§ **Task instructions**: From the listing below, return each line that includes "bounding".

-------------------------

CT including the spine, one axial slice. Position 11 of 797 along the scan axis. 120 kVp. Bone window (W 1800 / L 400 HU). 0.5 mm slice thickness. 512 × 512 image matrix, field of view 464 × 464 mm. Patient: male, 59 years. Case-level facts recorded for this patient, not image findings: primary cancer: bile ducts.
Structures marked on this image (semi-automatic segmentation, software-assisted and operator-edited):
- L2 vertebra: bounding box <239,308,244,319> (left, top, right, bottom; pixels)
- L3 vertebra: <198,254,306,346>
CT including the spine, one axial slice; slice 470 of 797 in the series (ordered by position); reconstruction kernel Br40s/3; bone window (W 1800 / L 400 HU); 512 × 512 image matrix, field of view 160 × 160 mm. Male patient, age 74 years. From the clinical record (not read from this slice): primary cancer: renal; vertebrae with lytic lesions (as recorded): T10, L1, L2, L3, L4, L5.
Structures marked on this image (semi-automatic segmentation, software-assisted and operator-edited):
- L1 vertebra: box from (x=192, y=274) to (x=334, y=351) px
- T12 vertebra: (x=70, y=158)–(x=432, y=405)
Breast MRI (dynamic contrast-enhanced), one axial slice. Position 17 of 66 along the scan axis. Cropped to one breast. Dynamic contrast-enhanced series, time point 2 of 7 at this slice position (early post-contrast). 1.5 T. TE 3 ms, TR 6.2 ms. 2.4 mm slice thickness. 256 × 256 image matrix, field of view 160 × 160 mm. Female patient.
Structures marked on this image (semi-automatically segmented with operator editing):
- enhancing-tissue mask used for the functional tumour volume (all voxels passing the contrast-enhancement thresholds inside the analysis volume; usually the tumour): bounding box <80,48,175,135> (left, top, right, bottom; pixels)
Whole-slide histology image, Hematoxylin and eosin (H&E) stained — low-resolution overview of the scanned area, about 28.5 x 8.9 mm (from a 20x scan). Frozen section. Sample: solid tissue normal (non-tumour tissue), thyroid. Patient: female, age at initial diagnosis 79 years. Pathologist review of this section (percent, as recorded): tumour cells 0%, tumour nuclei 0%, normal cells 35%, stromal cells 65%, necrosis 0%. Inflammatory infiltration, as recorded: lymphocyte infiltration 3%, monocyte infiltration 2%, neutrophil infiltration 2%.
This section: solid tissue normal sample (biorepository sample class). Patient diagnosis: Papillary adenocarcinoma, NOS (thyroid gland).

-------------------------

§ **Exercise response**:
- L2 vertebra: bounding box <239,308,244,319> (left, top, right, bottom; pixels)
- enhancing-tissue mask used for the functional tumour volume (all voxels passing the contrast-enhancement thresholds inside the analysis volume; usually the tumour): bounding box <80,48,175,135> (left, top, right, bottom; pixels)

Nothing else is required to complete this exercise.